When You Wonder, “What Should I Do?”
What should I do?
How many times do you think you’ve asked this question in the course of your life? 1000? 10,000? More?
How many times have you asked yourself this already, today?
Yesterday, I found myself asking the familiar question once again. Should I move forward, or hold back? Should I say something, or keep silent, and just pray? If I say something, how do I broach the subject? Am I the right person to say something? Is it the right time? How will it be received?
Today I faced a completely different issue, but the question was the same: what should I do? Say yes? Say no? Keep a commitment? Back out?
You know the drill. You’ve been round and round like this in your mind, too. In fact, even today, you’ll probably ask yourself this question about something, even if it’s a small thing. I know you’ll ask it if you encounter a big thing.
So how do we handle people, problems, and possibilities with wisdom–especially when others are involved? What’s the best course of action? What’s the right thing to do?
This is a crucial question for me because, honestly, sometimes I can be a terrible decision maker. For those of us who struggle with indecision, figuring out “What should I do?” is about as easy as running through mud. We get bogged down with options. We get overwhelmed by wanting to do the right thing, when we aren’t exactly certain what the right thing is. This makes discerning the answer to “what should I do?” complicated. More complicated than it needs to be, really.
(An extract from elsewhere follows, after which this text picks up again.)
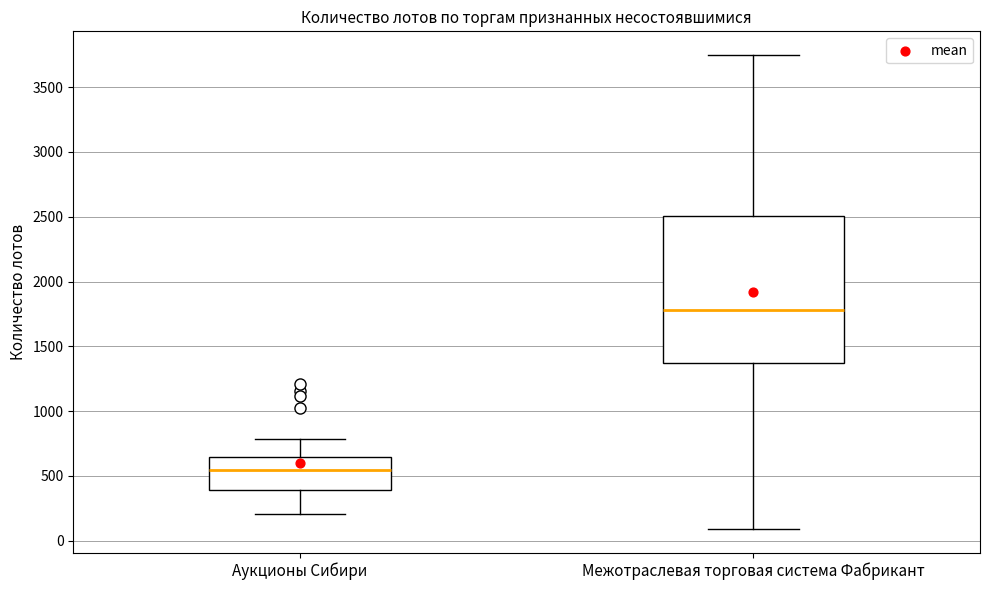

Reading left to right, read every box against the y-axis: the position of its median line, the range the box covers, and the ends of its whiskers. The values are not printed on the chart, so give them approximately, as read against the axis.

Аукционы Сибири: median 550, box 400 to 650, whiskers 200 to 800
Межотраслевая торговая система Фабрикант: median 1800, box 1350 to 2500, whiskers 100 to 3750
But words I read this week shed light on my particular dilemmas. I’m pretty sure they’ll shed light on yours, too.
Listen to the words of Jesus:
“Do to others whatever you would like them to do to you. This is the essence of all that is taught in the law and the prophets.” (Matthew 7:12)
The golden rule is the golden ticket to wisdom. The golden rule is the golden ticket to discerning God’s will.
It’s so easy to think about finding “God’s will” when it comes to “big” stuff, like which job to take, which house to buy, or which school to choose–the choices we deem as defining. But you know what I’m learning more and more? God’s will has as much to do with my daily decisions as it does with my defining decisions. Probably more. My daily decisions are my defining decisions, because they determine what kind of person I become.
The bulk of our daily decisions involves how we relate with others: Our family. Our friends. Our co-workers. Even strangers. Every choice we make affects someone else. Even choices we consider personal, in some way, are really interpersonal.
Which brings us back to the question, “what should I do?”
The answer to the question, “what should I do”, is found by first answering another question: “If I were on the receiving end, what would I want someone to for me/with me/to me?”
Answer this, and I’m one step closer to discerning what I should do. And how I should do it.
I don’t know what you’re facing today. Maybe it’s something monumental, with the potential of rocking your world to its core. Or maybe it’s something minuscule in the grand scheme of life. Whatever your “thing” is, if it involves people, you won’t–you can’t–go wrong if you handle it by doing to others what you would want others to do to you.
So here’s the challenge for the week: make a point of treating others–family, friends, co-workers, strangers–the way you would want them to treat you.
If we could stand before Jesus with the question, “what should I do?”, I’m pretty sure he’d tell us to start there.